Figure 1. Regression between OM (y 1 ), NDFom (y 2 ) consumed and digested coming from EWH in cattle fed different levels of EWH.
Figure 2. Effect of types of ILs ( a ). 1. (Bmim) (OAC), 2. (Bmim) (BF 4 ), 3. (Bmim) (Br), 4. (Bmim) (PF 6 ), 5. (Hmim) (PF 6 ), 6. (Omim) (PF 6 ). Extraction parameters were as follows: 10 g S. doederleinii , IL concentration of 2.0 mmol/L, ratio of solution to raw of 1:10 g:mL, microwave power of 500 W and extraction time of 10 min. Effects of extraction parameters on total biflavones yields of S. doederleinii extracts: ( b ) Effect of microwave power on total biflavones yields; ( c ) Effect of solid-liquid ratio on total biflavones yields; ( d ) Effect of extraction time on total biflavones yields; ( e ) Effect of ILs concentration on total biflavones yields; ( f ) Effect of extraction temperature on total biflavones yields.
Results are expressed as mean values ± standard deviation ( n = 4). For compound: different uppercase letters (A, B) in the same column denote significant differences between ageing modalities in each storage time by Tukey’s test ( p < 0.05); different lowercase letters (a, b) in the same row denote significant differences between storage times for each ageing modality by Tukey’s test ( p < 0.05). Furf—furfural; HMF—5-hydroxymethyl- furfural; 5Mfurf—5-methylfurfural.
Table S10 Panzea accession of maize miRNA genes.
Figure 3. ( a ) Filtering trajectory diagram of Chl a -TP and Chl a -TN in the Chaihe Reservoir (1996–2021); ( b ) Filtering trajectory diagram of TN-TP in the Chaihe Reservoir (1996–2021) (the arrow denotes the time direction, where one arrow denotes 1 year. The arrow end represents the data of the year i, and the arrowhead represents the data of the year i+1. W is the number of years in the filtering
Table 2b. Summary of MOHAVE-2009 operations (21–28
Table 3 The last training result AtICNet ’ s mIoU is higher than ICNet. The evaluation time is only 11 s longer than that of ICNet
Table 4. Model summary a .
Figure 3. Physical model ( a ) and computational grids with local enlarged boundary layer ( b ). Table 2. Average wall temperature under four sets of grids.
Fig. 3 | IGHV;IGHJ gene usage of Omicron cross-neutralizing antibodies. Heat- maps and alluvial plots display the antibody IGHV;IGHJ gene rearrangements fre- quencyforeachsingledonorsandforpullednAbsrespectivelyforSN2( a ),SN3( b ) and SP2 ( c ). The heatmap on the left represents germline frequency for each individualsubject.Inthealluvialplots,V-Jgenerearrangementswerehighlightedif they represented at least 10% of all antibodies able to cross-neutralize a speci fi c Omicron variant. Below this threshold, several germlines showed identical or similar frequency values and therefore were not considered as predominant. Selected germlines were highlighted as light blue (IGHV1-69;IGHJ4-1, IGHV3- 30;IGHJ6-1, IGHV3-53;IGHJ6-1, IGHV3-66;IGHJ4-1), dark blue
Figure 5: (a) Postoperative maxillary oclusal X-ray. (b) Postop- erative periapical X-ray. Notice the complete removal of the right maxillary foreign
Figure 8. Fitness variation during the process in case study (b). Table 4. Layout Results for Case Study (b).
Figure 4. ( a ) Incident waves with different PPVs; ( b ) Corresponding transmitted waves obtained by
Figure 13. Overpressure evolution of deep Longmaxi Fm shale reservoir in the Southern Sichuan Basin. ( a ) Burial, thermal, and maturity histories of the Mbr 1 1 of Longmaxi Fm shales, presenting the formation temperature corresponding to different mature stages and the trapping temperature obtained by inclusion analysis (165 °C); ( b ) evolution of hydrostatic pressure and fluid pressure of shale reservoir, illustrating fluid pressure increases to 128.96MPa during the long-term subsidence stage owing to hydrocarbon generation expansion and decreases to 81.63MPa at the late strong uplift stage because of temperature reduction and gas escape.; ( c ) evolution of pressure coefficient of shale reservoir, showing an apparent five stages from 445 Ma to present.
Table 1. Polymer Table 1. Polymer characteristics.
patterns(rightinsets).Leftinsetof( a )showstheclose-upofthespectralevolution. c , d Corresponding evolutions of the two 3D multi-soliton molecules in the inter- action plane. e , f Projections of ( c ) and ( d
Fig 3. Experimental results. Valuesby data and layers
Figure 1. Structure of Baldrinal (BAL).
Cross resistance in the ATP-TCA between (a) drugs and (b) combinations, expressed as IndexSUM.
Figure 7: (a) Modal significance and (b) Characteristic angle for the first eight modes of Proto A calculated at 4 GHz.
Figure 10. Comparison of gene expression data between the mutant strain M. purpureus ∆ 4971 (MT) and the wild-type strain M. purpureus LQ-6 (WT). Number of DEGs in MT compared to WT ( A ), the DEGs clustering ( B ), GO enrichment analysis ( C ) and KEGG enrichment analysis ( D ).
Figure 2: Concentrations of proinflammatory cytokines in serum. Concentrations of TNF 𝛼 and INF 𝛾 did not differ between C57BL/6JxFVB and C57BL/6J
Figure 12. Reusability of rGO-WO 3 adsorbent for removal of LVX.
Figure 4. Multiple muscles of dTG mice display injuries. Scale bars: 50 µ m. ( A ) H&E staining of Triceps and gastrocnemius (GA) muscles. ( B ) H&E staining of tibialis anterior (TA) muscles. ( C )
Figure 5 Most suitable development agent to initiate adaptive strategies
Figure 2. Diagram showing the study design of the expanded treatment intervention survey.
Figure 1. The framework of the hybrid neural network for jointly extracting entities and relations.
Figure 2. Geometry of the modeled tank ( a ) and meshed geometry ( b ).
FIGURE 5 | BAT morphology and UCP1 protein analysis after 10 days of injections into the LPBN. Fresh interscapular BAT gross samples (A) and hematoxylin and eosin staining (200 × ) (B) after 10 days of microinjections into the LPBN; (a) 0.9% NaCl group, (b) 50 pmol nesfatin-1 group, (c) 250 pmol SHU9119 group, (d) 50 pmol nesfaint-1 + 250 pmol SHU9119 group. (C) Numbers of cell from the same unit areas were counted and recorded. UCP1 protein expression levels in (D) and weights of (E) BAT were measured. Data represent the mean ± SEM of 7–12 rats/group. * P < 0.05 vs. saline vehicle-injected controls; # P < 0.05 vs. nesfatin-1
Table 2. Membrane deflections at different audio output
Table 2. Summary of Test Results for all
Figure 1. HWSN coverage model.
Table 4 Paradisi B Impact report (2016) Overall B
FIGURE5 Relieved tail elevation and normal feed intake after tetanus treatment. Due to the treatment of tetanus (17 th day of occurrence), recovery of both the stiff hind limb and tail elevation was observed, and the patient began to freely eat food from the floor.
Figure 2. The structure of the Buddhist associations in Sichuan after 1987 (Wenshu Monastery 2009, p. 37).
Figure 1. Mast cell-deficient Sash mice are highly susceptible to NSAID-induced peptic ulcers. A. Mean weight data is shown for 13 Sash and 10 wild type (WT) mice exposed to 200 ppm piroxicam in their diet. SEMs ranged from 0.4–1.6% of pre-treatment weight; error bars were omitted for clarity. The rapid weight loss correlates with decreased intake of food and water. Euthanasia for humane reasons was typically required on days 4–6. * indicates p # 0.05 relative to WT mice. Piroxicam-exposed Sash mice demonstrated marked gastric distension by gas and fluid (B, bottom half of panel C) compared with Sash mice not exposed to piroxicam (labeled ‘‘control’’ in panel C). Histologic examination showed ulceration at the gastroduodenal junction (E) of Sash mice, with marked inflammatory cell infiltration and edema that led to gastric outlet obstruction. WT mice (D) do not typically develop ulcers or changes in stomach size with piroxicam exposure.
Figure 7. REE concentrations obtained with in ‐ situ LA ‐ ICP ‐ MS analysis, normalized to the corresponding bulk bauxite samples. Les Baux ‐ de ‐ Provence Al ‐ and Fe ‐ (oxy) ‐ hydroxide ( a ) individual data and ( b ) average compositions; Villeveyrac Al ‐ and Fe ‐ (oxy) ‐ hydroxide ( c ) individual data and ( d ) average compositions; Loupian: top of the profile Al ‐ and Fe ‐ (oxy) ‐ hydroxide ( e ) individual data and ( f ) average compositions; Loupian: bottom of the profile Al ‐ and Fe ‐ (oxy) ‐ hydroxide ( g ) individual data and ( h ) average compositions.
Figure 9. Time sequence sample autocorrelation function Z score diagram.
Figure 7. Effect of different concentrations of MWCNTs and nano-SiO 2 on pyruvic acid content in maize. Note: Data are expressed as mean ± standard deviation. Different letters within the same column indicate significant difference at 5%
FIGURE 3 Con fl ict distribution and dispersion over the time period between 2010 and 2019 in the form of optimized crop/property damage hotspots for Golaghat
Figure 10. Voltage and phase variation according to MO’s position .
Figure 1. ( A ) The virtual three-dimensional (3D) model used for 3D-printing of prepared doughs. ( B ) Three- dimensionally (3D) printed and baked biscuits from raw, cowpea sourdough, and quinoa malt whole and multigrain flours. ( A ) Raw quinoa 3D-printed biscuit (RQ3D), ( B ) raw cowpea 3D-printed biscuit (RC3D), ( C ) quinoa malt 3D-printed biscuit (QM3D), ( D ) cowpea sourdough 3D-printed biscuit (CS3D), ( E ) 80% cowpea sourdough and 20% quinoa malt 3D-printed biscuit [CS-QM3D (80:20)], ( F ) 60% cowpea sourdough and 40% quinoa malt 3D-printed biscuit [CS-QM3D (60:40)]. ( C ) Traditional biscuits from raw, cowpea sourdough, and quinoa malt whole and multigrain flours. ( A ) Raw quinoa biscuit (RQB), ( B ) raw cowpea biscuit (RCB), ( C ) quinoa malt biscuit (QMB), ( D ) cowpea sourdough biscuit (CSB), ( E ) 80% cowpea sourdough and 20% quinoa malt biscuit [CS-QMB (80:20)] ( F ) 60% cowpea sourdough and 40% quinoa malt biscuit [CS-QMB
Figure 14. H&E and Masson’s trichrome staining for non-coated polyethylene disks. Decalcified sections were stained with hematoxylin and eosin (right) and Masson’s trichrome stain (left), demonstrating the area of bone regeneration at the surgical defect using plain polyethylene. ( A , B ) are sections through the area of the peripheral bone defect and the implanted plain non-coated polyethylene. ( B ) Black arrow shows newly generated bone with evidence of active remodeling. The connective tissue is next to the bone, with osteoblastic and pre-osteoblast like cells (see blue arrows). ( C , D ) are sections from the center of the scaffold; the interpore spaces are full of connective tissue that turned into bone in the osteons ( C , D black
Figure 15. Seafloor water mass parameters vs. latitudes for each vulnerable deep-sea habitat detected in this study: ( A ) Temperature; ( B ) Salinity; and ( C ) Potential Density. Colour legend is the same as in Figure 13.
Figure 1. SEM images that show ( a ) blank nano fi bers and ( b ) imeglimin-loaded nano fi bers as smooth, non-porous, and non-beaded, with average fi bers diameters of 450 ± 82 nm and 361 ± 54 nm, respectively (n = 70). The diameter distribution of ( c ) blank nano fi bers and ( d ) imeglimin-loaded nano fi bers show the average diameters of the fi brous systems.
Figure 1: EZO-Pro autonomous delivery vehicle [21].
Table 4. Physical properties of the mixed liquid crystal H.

----

# Problem to work on:
If a line of the records includes the string "showing", copy it out.

# The completed task:
Figure 13. Overpressure evolution of deep Longmaxi Fm shale reservoir in the Southern Sichuan Basin. ( a ) Burial, thermal, and maturity histories of the Mbr 1 1 of Longmaxi Fm shales, presenting the formation temperature corresponding to different mature stages and the trapping temperature obtained by inclusion analysis (165 °C); ( b ) evolution of hydrostatic pressure and fluid pressure of shale reservoir, illustrating fluid pressure increases to 128.96MPa during the long-term subsidence stage owing to hydrocarbon generation expansion and decreases to 81.63MPa at the late strong uplift stage because of temperature reduction and gas escape.; ( c ) evolution of pressure coefficient of shale reservoir, showing an apparent five stages from 445 Ma to present.
Figure 2. Diagram showing the study design of the expanded treatment intervention survey.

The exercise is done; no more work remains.